Eduardo Coudet está pendiente de la evolución de Thiago Galhardo para conformar la partida que hoy se desplazará a Palma, donde el Celta se mide mañana al Mallorca (Son Moix, 21.00 horas). El entrenador celeste recibió ayer la buena noticia de que el delantero brasileño se incorporó de forma parcial a los entrenamientos con el grupo y podría estar a punto para vestirse de corto frente al conjunto que dirige Luis García Plaza.

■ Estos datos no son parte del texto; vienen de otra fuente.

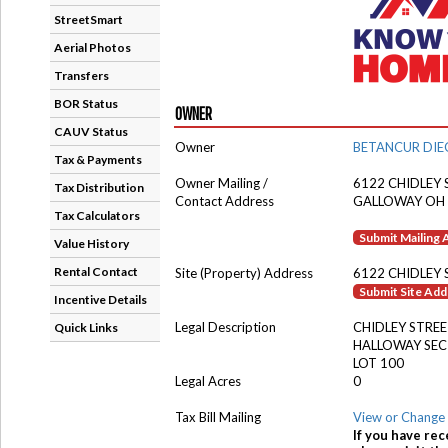
StreetSmart
Aerial Photos
Transfers
BOR Status
OWNER
CAUV Status
Owner
BETANCUR DIE
Tax & Payments
Owner Mailing /
6122 CHIDLEY 
Tax Distribution
Contact Address
GALLOWAY OH
Tax Calculators
Submit Mailing
Value History
Rental Contact
Site (Property) Address
6122 CHIDLEY 
Submit Site Ad
Incentive Details
Legal Description
CHIDLEY STRE
Quick Links
HALLOWAY SEC
LOT 100
Legal Acres
0
Tax Bill Mailing
View or Change 
If you have rec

Si la lesión evoluciona favorablemente, Galhardo podría recibir el alta médica hoy mismo, en el entrenamiento previo a que el técnico haga oficial la convocatoria. Para el duelo frente a lo bermellones, Coudet contará con la bajas seguras de Iago Aspas y Augusto Solari y la previsible ausencia de Hugo Mallo, que ayer seguía al margen del grupo por causa de la lumbalgia que ya le impidió ser de la partida la pasada jornada ante el Valencia.

La presencia de Galhardo en la lista es especialmente significativa por ser el único relevo natural con el que el preparador celeste cuenta para Iago Aspas, aunque no es seguro que el brasileño sea, en caso de recuperarse, la opción de partida del técnico para acompañar en punta a Santi Mina. El artillero llega tan justo a la cita que es probable que Coudet lo reserve como recurso de banquillo y adelante de posición a Brais Méndez, como ya hizo la pasada jornada cuando se lesionó Aspas.

La baja de Solari plantea también algún interrogante en la banda derecha. Si Coudet decide finalmente adelantar a Brais a la punta de ataque, Beltrán podría ocupar su lugar en el costado diestro del medio campo, mientras que Tapia volvería al once para ejercer como pivote.

Aspas, en el suelo, tras anotar el gol y quitarse la camiseta. MARTA G. BREA

Un partido de sanción a Iago

El Comité de Competición de la RFEF acordó ayer sancionar con un encuentro de suspensión a Iago Aspas por acumulación de cinco amonestaciones. Como se recordará, el delantero céltico recibió la quinta amarilla por quitarse la camiseta para celebrar el gol que abrió el marcador del partido disputado el pasado domingo contra el Valencia, gesto que hizo tras darse cuenta de que se había lesionado al golpear la pelota con la idea de amortizar la suspensión. El futbolista celeste en ningún momento llegó a reconocer públicamente su intención de forzar la quinta amarilla para cumplir sanción mientras se recuperaba de la lesión, pues ello le habría valido una sanción adicional. Aspas, de hecho, tuvo la cautela de señalar que la celebración que le valió la quinta amonestación del curso fue un acto espontáneo cuando se le preguntó a este respecto a la conclusión del partido. “No me dio tiempo a pensarlo, iba con rabia”, se limitó a señalar el goleador céltico. El árbitro del partido, Ricardo de Burgos Bengoetxea, tampoco reflejó en el acta del partido nada anormal en la acción de Aspas, con lo que el Comité de Competición no tenía prueba alguna de que la decisión de forzar la tarjeta fuese intencionada. La jugada, en todo caso, le ha salido redonda a Aspas, que se limpia de tarjetas en un partido que igualmente iba a perderse por lesión y estará disponible para la siguiente cita liguera frente al Espanyol.